Polymorphism discovery across the rat Chga locus
| Polymorphism(s) |
Strain allele(s) |
||||
|---|---|---|---|---|---|
| Location | Domain | Type | BN (normotensive) | WKY (normotensive) | SHR (hypertensive) |
| −1694 Ins/Del | Promoter | Ins/Del | – | – | G |
| A-1616T | Promoter | SNP | A | A | T |
| −753 Ins/Del | Promoter | Ins/Del | 15 ‘A’ repeat | 15 ‘A’ repeat | 11 ‘A’ repeat |
| C-177T | Promoter | SNP | C | C | T |
| C-59T | Promoter | SNP | C | C | T |
| +6361 Ins/Del (Gln repeat) | Exon 5 | Ins/Del | 15 tri-nucleotide ‘CAG’ repeats (19 Gln repeat) | 16 tri-nucleotide ‘CAG’ repeats (20 Gln repeat) | 8 tri-nucleotide ‘CAG’ repeats (12 Gln repeat) |
| +8093 Ins/Del (Glu repeat) | Exon 6 | Ins/Del | GAG (16 Glu repeat) | GAG (16 Glu repeat) | – (15 Glu repeat) |
| G + 11177T (G + 174T) | Exon 8 (3′-UTR) | SNP | G | G | T |
A list of polymorphisms discovered through resequencing of the Chga locus in the SHR, WKY and BN rat strains is presented. Polymorphisms are numbered according to their position in relation to the mRNA cap site (transcriptional start site), which was designated as position ‘0’. Base pair position upstream of the cap site (i.e. in the promoter) was numbered negatively in the descending order. Base pair position downstream of the cap site was numbered in the ascending order.

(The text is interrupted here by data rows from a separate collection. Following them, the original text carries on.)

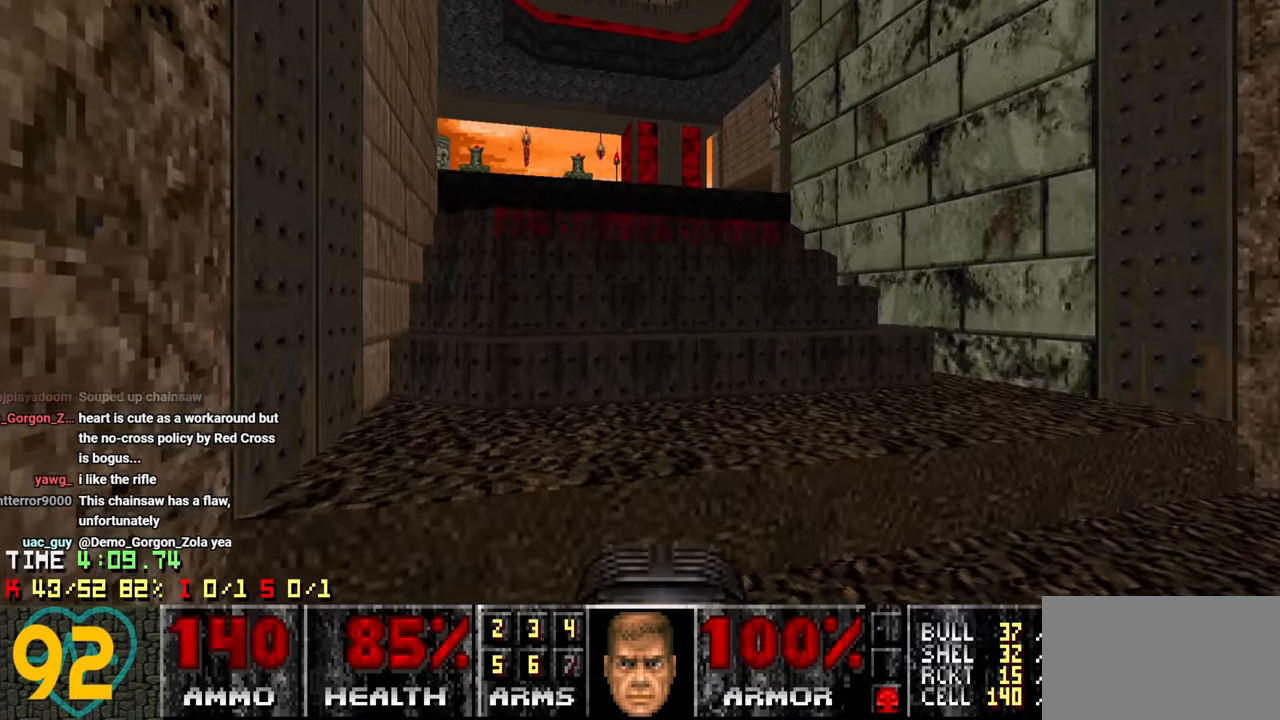
{"keys": ["d", "w"], "mouse": [], "mouse_move": "left", "events": [[50, "w", "down"], [100, "a", "down"], [183, "a", "up"], [283, "d", "down"]]}
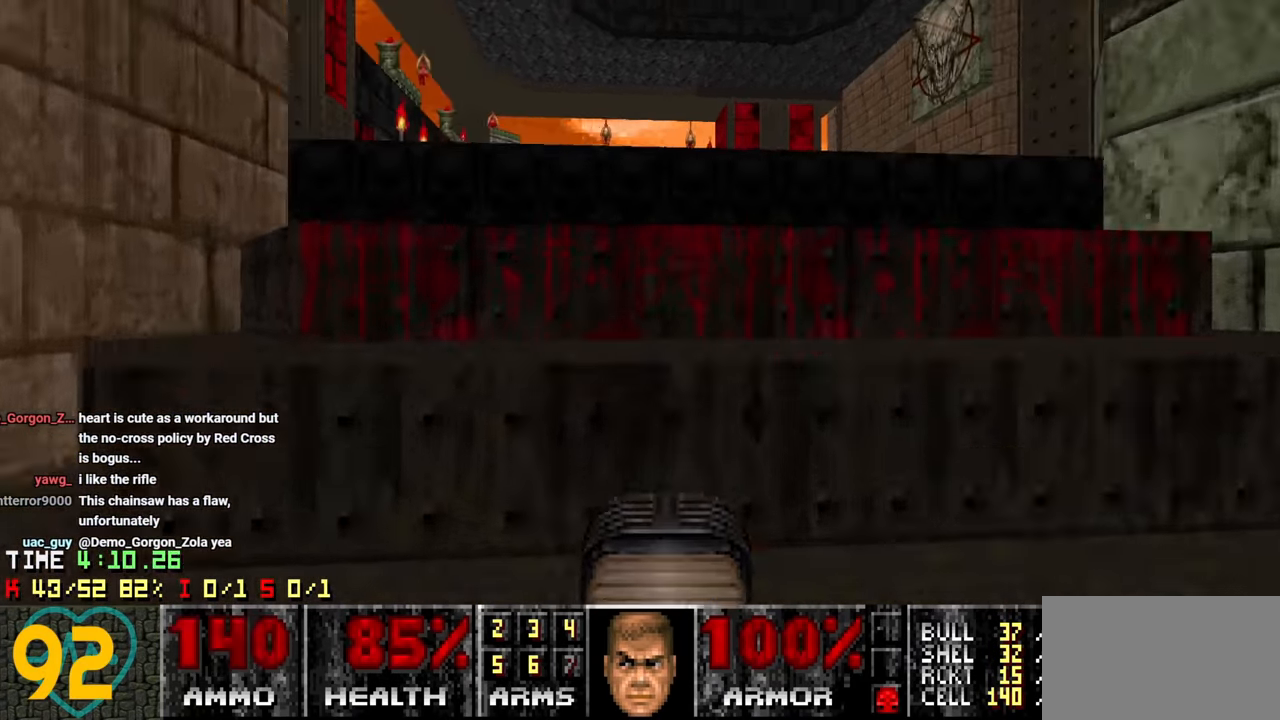
{"keys": ["a"], "mouse": [], "mouse_move": "up-right", "events": [[50, "d", "up"], [50, "w", "up"], [217, "3", "down"], [250, "3", "up"], [483, "a", "down"]]}
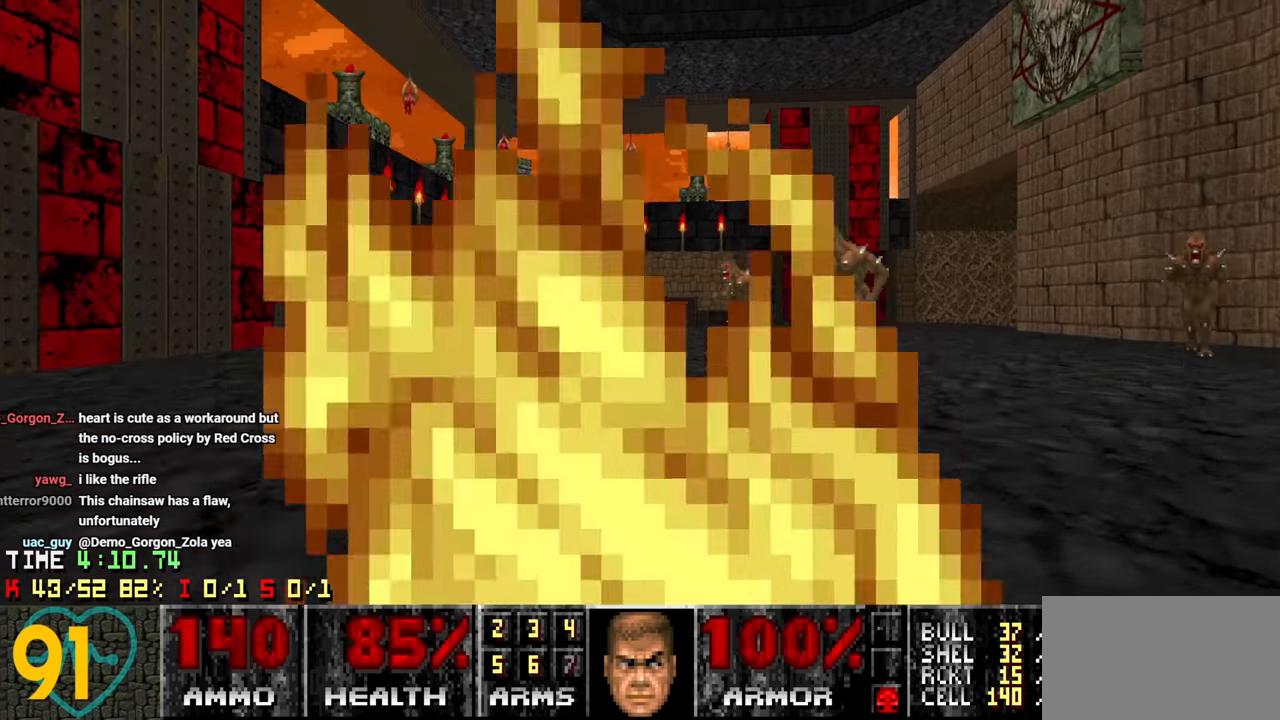
{"keys": ["s"], "mouse": [], "mouse_move": "left", "events": [[33, "a", "up"], [83, "s", "down"], [267, "d", "down"], [350, "d", "up"]]}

Coding region polymorphisms within exons 5 and 6 resulted in in-frame deletions of codons for glutamine and glutamic acid. Polymorphism G + 11177T in Exon 8 is also named G + 174T, which refers to its position relative to the beginning of the 3′-UTR.
Ins/Del, insertion/deletion; SNP, single nucleotide polymorphism; 3′-UTR, 3′-untranlsated region; Gln, glutamine (amino acid); Glu, glutamic acid (amino acid).